TeliaSonera, Lattelekom's half-mother (I love mistranslating these foreign terms for parent company :) ), is starting IP television services in Sweden as part of a triple-play offering, according to the Swedish business newspaper Dagens industri.
The paper says that this puts TeliaSonera in direct competition with ComHem, the cable TV company it was forced to sell as part of the Telia and Sonera merger a couple of years back. The former Swedish monopoly will be able to reach 70 - 80 % of Swedish households via its copper wire network, since the TV will be pumped down DSL lines where speeds of 8 Mbps are not uncommon (I saw this in action when visiting my "middle son" who lives outside Stockholm and turned 18 over the weekend).
Baltkom TV offers a triple play package in Latvia (the uptake so far is only around 350 users) using its optical cable, but the TV here is delivered as a DVB signal over cable, whereas IP TV, I think, is another technical solution. At the end of the wire, if the user gets good picture (and the IP TV can be routed to an ordinary TV set), it really doesn't matter.
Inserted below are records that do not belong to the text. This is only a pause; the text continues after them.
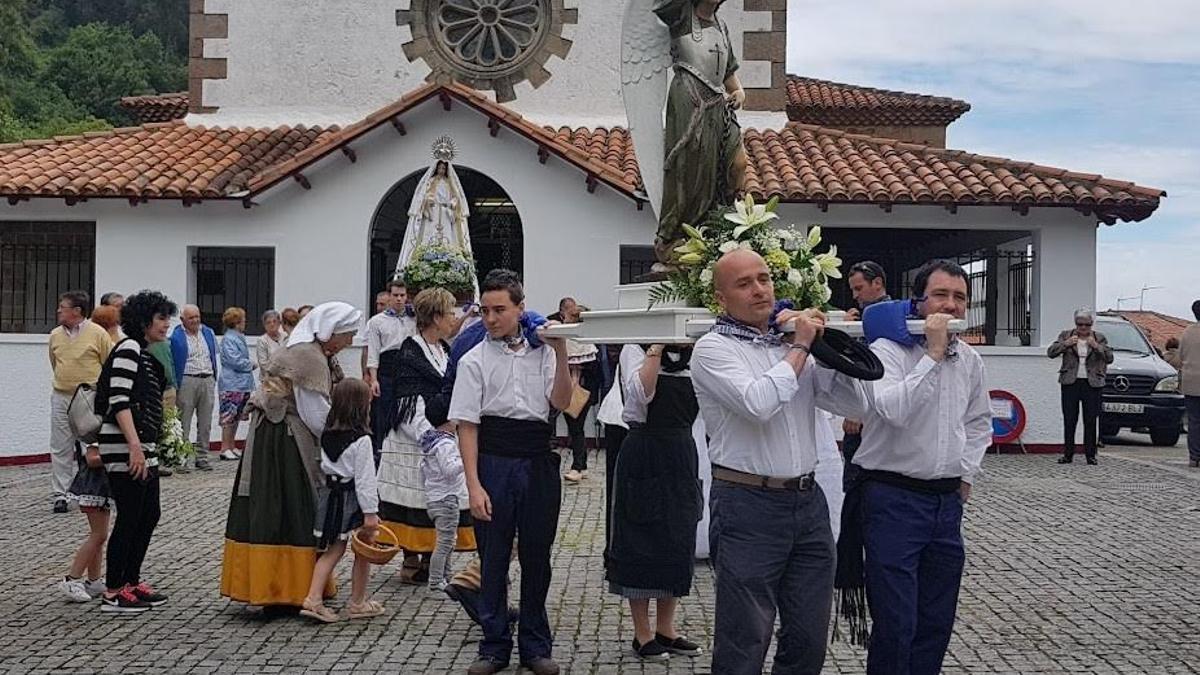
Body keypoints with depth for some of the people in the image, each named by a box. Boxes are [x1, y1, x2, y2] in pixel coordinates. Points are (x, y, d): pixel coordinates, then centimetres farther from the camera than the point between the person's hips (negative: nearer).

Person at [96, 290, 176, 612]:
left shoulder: (146, 354, 17)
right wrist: (135, 447, -24)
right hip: (124, 446, -10)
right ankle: (113, 592, 3)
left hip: (143, 446, 10)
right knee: (129, 517, -5)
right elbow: (119, 401, -19)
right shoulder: (128, 349, -11)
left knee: (150, 514, 13)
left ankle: (131, 581, 23)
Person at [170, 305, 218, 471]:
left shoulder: (208, 333, 13)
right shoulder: (176, 337, -4)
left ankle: (202, 457, 14)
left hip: (208, 381, 5)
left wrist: (213, 378, 13)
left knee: (205, 423, 8)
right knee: (183, 422, -4)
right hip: (187, 381, -5)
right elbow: (171, 363, -4)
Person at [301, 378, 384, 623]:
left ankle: (313, 598, 2)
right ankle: (358, 603, 18)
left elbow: (324, 468, 10)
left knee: (333, 550, 12)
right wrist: (370, 512, -15)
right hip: (353, 500, -6)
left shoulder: (327, 435, 4)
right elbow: (364, 479, -18)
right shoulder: (361, 440, -17)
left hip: (330, 495, 7)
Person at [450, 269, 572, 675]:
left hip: (538, 463, 2)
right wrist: (473, 485, -10)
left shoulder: (542, 352, 5)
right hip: (494, 463, -2)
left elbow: (562, 402, -7)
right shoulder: (475, 360, -2)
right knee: (493, 559, 5)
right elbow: (467, 426, -4)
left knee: (536, 557, 10)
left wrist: (561, 355, -17)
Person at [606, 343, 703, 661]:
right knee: (642, 543, 1)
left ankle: (666, 629, 22)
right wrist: (656, 348, -25)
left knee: (678, 545, 10)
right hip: (645, 459, -6)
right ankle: (642, 633, 10)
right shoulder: (638, 369, -7)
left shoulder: (693, 372, 9)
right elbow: (642, 393, -28)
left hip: (681, 461, 6)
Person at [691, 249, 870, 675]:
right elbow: (758, 403, -22)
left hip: (808, 501, 6)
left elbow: (855, 405, 9)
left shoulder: (793, 343, 13)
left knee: (809, 640, 13)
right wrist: (800, 347, -11)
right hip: (749, 505, -6)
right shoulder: (714, 348, -5)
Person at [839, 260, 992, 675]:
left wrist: (967, 473, 16)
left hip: (947, 501, 7)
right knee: (895, 625, -7)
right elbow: (894, 410, -29)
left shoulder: (971, 360, 10)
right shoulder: (887, 352, -11)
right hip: (893, 499, -7)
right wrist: (933, 354, -24)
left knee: (937, 625, 13)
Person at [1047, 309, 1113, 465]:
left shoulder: (1099, 338, 8)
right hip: (1070, 382, 0)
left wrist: (1096, 346, -12)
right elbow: (1050, 353, 1)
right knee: (1069, 420, 0)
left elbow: (1109, 358, 0)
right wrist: (1066, 344, -12)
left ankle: (1090, 454, 5)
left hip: (1092, 384, 0)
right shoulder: (1066, 335, 8)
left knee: (1091, 421, -1)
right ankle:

Nils Melngailis, the managing director of Lattelekom, has been hinting at a move into TV services. Now that TeliaSonera is doing it, it may be time to crystallize these visions. It may require an upgrade of the household DSL offering from a miserly 256 kbps (2 Mbps for some domestic network level services, like Apollo Internet's video on demand for various short films). Now that mom's doing it, it is time for the kids (half-kids, TeliaSonera holds 49 % of Lattelekom) to start getting into the act.
More sobering news for Nils -- The Economist writes this week that WiMax, another technology that Lattelekom has been talking about, to put it simply, isn't. According to the weekly magazine, there is "zero" WiMax equipment on the market. Depends on what you call WiMax, though, since some Swedish town recently set up an experimental network and it was reported Argentina was setting up a WiMax network.
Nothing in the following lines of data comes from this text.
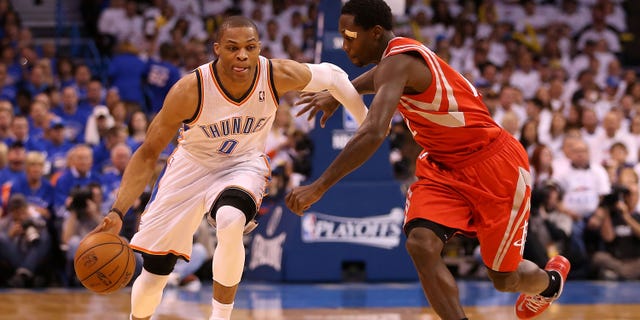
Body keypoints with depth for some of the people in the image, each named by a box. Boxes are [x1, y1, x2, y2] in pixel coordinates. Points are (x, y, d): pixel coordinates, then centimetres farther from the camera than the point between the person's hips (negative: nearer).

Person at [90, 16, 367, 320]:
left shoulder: (280, 76, -24)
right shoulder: (190, 90, -29)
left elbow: (332, 76, -4)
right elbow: (148, 153, -20)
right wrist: (118, 212, -29)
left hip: (242, 165, 0)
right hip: (192, 166, 0)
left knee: (231, 222, -36)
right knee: (153, 274, 4)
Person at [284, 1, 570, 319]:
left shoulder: (398, 62, -26)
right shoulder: (402, 54, 2)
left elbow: (373, 134, -40)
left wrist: (319, 187, -41)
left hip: (494, 165, -8)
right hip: (445, 165, 8)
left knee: (504, 279, 7)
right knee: (421, 244, -18)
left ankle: (550, 280, 43)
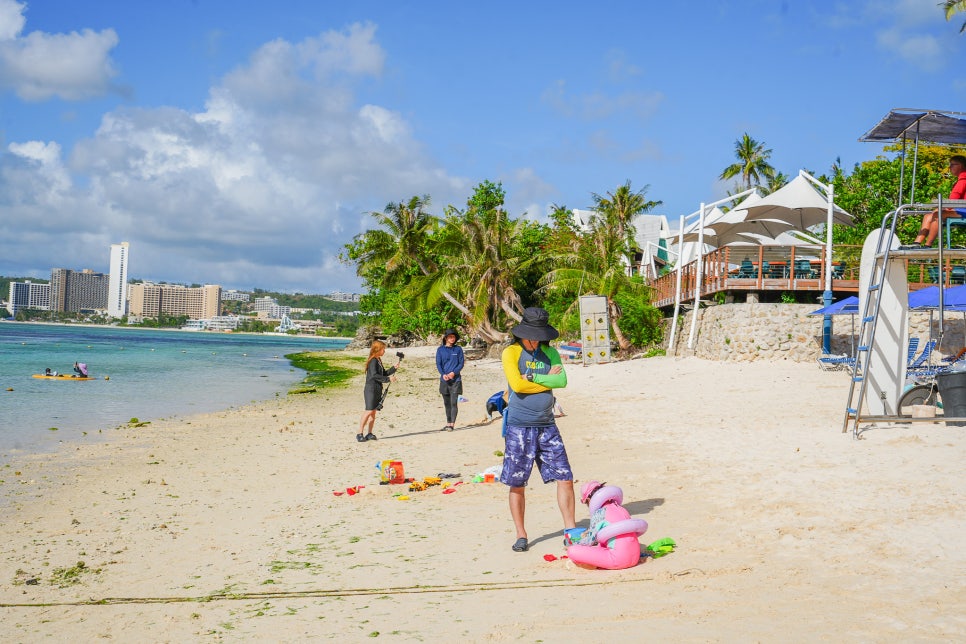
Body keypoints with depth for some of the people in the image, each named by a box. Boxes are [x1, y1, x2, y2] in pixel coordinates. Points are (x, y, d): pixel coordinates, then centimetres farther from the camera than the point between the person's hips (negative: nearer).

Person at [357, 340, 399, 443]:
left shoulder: (378, 360, 15)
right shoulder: (373, 361, -14)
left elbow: (384, 373, 21)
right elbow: (374, 375, -24)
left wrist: (394, 368, 8)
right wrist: (388, 379, -23)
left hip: (377, 390, 9)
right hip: (371, 389, -9)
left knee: (373, 411, 8)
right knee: (369, 411, -13)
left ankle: (369, 433, 12)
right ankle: (359, 433, -11)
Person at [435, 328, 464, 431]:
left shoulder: (458, 349, 3)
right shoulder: (440, 349, 6)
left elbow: (461, 364, 1)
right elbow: (438, 364, 3)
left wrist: (453, 373, -14)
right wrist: (443, 374, -14)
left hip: (455, 379, -2)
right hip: (444, 380, 3)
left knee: (453, 402, -10)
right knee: (446, 403, 9)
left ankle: (452, 424, -11)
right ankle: (448, 423, 18)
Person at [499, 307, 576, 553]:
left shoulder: (550, 352, 10)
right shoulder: (510, 353, -3)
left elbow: (562, 380, -6)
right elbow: (517, 384, -18)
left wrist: (531, 378, -13)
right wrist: (547, 380, -6)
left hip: (547, 426, 4)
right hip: (519, 427, -4)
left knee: (565, 478, 0)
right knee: (517, 484, 2)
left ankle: (570, 531, 11)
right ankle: (521, 535, 15)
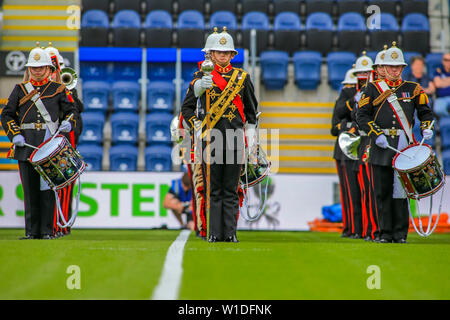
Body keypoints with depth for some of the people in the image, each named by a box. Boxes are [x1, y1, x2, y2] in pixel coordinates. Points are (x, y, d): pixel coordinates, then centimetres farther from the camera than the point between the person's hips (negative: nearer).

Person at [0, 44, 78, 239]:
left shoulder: (58, 89, 9)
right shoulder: (20, 89, 12)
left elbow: (72, 111, 12)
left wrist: (68, 123, -10)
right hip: (26, 145, 2)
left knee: (47, 187, -3)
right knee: (30, 189, 3)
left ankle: (47, 231, 2)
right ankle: (32, 231, 8)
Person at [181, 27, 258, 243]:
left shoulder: (242, 77, 11)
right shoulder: (202, 77, 6)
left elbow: (251, 109, 19)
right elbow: (186, 107, 10)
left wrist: (250, 134, 11)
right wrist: (197, 128, -2)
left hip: (235, 138, 1)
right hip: (211, 137, -1)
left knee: (231, 189, 3)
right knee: (213, 189, 0)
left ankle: (230, 233, 6)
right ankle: (215, 233, 3)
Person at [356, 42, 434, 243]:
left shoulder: (413, 89, 11)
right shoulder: (373, 89, 7)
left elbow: (425, 112, 19)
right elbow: (362, 115, 3)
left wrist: (426, 128, -1)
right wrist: (376, 135, -9)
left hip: (403, 146, 0)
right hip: (381, 147, 0)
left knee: (400, 191, -3)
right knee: (382, 192, 2)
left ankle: (400, 234, 4)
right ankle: (385, 233, 10)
Meanwhile, DI also reports a brouhaha in Sweden about whether cdma450 might be a cheaper 3G technology to give coverage to the vast wooded wastelands of our Nordic neighbor than UMTS, which requires loads of towers and base stations. Ericsson's research head Håkan Eriksson thinks even cdma450 would be a waste of money to get wireless broadband to the reindeer, but Jan Freese of Nordisk Mobiltelefon thinks it's a great idea.
Meanwhile, Latvia's cdma450 operator Triatel is apparently chugging along, though there are rumors of some kind of management reshuffles.
A court has suspended implementation of the Public Utilities' Commission's ruling that Lattelekom has to cut its interconnect charges to a maximum of LVL 0.088 per minute
pending a full hearing on the merits, leading to an uproar by smaller operators who had adjusted their domestic rates to reflect the changes now challenged by the incumbent.
Gotta run now to a press conference where the Latvian Telecommunications Association will have its say, followed by Lattelekom an hour later. Jogging on the snowy streets of Riga. Hope to get around to blogging what comes of these events.